Tuesday 5 March 2019

The Olive Garden Choir - blog tour



BLOG TOUR

The Olive Garden Choir by Leah Fleming

About the author
After careers in teaching, catering, running a market stall, stress management courses in the NHS as well as being a mother of four, Leah Fleming found her true calling as a storyteller. 
She lives in the beautiful Yorkshire Dales but spends part of the year marinating her next tale from an olive grove on her favourite island of Crete. 

Follow Leah:
Twitter: @LeahleFleming
Facebook: @Leah Fleming
Wesbite: leahfleming.co.uk

About the book
An evocative novel of secrets, love and redemption under the Greek sun. 
On the beautiful island of Santaniki, close to Crete, it’s not all white sands and sunshine. 
When retired bookseller Ariadne Blunt suggests the English residents form a choir, there are groans of resistance. 
After a little persuasion, the group gather in Ariadne’s olive garden to rehearse, but each member of this choir has their own struggles and secrets. Ariadne’s partner, Hebe, is in failing health. Clive struggles to accept the loss of his wife while Della, the Pilates teacher, drinks too much. Then there is Mel, the real songbird amongst them, English wife of a taverna owner who hides her talent until the choir inspires her to raise her voice once more.

» **YOUR TASKS**
a: According to the blog tour post, through which channels can readers follow Leah Fleming? Give each with its handle or address.
b: In the blog tour post, what was Ariadne Blunt's occupation before she retired?
The records are separate material with no connection to the blog tour post.

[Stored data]
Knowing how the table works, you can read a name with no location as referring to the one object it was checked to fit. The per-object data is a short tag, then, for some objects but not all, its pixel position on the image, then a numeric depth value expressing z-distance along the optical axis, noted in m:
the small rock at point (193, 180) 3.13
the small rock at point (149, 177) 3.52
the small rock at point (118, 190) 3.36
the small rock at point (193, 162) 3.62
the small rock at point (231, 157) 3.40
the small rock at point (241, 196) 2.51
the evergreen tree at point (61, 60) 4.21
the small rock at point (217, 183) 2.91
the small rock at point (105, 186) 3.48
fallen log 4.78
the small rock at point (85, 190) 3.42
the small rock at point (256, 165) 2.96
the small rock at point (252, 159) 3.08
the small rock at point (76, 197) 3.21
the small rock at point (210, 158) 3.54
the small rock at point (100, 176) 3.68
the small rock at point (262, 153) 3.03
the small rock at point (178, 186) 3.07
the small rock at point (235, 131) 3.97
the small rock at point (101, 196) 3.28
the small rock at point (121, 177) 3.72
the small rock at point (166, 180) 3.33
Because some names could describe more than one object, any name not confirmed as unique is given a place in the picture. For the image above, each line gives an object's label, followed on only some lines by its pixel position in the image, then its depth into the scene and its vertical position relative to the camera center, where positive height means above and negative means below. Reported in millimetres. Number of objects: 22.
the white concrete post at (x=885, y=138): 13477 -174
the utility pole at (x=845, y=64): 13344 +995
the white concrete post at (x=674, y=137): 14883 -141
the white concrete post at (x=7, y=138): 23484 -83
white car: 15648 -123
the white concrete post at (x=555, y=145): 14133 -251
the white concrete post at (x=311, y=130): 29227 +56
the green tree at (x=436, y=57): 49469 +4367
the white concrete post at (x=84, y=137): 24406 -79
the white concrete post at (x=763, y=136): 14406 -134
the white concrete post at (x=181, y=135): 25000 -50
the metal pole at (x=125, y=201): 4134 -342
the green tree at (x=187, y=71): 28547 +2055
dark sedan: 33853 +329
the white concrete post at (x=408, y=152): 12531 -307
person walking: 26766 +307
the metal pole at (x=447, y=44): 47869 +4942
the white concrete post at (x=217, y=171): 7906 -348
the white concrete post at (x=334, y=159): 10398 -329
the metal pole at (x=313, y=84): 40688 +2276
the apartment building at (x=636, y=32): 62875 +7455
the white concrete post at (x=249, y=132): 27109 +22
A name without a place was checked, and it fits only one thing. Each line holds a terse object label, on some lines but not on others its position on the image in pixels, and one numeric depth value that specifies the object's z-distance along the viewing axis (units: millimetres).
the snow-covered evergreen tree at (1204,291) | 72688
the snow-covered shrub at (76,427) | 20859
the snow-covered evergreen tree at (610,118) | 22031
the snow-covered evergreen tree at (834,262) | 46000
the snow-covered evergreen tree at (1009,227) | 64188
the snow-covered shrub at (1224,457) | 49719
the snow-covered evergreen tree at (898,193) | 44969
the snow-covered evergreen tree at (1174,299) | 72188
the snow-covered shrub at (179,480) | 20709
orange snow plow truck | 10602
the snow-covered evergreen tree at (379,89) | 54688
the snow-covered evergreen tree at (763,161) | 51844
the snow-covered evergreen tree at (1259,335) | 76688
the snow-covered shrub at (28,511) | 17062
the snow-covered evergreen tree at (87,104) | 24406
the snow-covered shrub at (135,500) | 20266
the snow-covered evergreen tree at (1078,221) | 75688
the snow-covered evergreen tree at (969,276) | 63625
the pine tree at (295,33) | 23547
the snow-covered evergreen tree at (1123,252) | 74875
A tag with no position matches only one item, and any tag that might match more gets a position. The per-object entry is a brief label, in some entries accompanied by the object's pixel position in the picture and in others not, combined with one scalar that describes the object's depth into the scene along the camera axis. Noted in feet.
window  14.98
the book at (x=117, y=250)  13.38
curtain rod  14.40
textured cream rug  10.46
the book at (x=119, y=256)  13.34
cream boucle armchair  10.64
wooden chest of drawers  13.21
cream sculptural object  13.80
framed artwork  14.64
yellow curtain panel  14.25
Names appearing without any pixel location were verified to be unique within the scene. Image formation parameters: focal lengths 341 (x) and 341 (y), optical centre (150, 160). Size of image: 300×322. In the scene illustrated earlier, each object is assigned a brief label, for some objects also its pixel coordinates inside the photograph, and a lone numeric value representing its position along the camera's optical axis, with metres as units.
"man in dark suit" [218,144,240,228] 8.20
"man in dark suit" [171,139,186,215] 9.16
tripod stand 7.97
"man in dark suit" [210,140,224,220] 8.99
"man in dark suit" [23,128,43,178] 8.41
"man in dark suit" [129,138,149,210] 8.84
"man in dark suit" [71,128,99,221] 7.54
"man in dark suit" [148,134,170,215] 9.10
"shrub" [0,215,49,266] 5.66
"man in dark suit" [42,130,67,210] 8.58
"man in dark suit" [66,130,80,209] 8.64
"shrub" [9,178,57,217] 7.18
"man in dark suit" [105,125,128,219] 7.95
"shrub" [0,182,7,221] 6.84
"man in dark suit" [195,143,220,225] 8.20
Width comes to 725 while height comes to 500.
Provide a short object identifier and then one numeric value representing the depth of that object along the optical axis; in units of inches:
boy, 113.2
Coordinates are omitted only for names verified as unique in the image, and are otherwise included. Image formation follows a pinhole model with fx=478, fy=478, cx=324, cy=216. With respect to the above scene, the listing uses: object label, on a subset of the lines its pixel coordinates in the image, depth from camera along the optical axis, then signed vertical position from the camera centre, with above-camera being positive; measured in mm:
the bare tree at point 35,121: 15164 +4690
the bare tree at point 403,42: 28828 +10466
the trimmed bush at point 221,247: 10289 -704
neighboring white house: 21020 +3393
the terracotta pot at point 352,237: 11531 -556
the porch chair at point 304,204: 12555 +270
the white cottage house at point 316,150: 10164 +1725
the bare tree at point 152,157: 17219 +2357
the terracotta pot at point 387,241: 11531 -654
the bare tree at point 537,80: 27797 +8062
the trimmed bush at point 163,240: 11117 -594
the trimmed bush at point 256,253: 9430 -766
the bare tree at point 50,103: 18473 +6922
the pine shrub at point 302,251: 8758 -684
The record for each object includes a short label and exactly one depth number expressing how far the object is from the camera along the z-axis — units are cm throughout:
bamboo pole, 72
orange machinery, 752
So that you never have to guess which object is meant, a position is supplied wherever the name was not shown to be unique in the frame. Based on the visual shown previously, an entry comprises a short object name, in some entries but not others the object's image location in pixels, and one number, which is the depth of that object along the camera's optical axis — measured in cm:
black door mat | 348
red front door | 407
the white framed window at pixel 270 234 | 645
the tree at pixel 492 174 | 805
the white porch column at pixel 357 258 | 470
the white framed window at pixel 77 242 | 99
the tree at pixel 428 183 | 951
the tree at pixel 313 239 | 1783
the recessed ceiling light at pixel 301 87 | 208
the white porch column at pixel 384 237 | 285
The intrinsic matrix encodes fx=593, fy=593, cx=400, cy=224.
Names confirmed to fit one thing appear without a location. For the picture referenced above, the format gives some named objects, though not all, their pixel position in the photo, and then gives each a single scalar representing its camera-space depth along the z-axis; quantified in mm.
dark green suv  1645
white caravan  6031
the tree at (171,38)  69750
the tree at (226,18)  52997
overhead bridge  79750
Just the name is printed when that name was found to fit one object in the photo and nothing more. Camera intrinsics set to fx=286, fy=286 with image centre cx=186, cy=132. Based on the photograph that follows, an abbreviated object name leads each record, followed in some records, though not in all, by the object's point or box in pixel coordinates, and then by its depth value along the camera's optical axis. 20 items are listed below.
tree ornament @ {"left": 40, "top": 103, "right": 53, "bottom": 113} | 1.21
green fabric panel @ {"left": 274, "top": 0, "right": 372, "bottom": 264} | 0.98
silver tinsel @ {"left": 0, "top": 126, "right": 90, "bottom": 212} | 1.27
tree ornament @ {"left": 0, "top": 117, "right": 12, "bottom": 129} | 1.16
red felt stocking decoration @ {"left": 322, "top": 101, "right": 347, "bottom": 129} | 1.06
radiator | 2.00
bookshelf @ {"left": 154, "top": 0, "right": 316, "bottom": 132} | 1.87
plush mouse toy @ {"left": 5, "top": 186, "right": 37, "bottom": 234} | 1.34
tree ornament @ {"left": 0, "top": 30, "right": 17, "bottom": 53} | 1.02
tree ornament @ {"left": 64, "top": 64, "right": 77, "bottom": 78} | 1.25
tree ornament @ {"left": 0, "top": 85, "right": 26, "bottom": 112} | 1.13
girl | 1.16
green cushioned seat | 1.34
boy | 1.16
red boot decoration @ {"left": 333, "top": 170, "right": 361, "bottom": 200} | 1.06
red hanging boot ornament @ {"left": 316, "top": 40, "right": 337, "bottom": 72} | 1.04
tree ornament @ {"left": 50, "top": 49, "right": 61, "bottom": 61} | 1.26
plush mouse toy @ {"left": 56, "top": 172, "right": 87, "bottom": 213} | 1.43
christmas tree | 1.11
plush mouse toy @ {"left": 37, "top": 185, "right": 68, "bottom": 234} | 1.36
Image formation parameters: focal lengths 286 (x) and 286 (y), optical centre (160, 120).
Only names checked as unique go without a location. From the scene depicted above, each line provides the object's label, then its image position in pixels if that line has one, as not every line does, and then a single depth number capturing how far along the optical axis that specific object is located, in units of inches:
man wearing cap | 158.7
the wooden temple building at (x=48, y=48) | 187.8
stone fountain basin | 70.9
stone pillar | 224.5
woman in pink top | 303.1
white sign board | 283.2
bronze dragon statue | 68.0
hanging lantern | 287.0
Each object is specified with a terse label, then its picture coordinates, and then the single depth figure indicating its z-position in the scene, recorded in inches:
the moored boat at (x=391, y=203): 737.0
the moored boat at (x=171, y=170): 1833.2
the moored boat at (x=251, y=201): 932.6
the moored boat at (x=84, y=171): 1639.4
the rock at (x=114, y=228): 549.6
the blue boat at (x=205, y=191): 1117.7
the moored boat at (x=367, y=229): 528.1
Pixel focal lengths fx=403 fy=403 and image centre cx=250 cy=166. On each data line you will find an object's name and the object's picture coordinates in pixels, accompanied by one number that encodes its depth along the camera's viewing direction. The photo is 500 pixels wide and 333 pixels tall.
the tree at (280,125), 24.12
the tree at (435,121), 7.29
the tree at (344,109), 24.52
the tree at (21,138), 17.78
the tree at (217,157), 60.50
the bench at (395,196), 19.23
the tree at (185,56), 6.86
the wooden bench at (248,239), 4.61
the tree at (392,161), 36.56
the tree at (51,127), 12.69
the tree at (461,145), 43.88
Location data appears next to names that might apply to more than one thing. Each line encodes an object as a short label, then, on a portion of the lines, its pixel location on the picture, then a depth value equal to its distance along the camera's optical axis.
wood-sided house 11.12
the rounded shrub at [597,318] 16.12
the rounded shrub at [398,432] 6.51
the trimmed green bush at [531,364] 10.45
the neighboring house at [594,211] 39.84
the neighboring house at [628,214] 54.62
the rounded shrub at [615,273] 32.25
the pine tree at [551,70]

» **RESULTS IN ORDER**
a:
Twitter: @LeahleFleming
Facebook: @Leah Fleming
Website: leahfleming.co.uk

b: She was a bookseller.